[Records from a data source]

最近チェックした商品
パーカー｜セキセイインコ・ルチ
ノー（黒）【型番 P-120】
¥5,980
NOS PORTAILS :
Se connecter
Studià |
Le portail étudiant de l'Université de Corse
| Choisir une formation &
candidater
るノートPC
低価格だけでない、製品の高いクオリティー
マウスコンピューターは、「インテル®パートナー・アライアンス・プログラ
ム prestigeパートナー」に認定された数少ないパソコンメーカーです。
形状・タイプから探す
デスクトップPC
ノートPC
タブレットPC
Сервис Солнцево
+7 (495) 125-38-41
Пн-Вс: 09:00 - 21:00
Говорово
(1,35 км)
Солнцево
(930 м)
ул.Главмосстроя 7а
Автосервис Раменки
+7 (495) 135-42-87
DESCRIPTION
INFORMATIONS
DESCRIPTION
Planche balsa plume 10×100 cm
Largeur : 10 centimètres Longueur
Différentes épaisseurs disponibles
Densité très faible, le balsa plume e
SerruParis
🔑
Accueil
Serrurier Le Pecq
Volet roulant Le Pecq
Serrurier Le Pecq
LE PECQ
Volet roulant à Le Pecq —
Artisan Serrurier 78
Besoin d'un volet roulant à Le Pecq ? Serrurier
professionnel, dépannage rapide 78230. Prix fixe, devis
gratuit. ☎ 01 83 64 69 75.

## Task to carry out:
Restate the entries above word for word.

## Task solution:
最近チェックした商品
パーカー｜セキセイインコ・ルチ
ノー（黒）【型番 P-120】
¥5,980
NOS PORTAILS :
Se connecter
Studià |
Le portail étudiant de l'Université de Corse
| Choisir une formation &
candidater
るノートPC
低価格だけでない、製品の高いクオリティー
マウスコンピューターは、「インテル®パートナー・アライアンス・プログラ
ム prestigeパートナー」に認定された数少ないパソコンメーカーです。
形状・タイプから探す
デスクトップPC
ノートPC
タブレットPC
Сервис Солнцево
+7 (495) 125-38-41
Пн-Вс: 09:00 - 21:00
Говорово
(1,35 км)
Солнцево
(930 м)
ул.Главмосстроя 7а
Автосервис Раменки
+7 (495) 135-42-87
DESCRIPTION
INFORMATIONS
DESCRIPTION
Planche balsa plume 10×100 cm
Largeur : 10 centimètres Longueur
Différentes épaisseurs disponibles
Densité très faible, le balsa plume e
SerruParis
🔑
Accueil
Serrurier Le Pecq
Volet roulant Le Pecq
Serrurier Le Pecq
LE PECQ
Volet roulant à Le Pecq —
Artisan Serrurier 78
Besoin d'un volet roulant à Le Pecq ? Serrurier
professionnel, dépannage rapide 78230. Prix fixe, devis
gratuit. ☎ 01 83 64 69 75.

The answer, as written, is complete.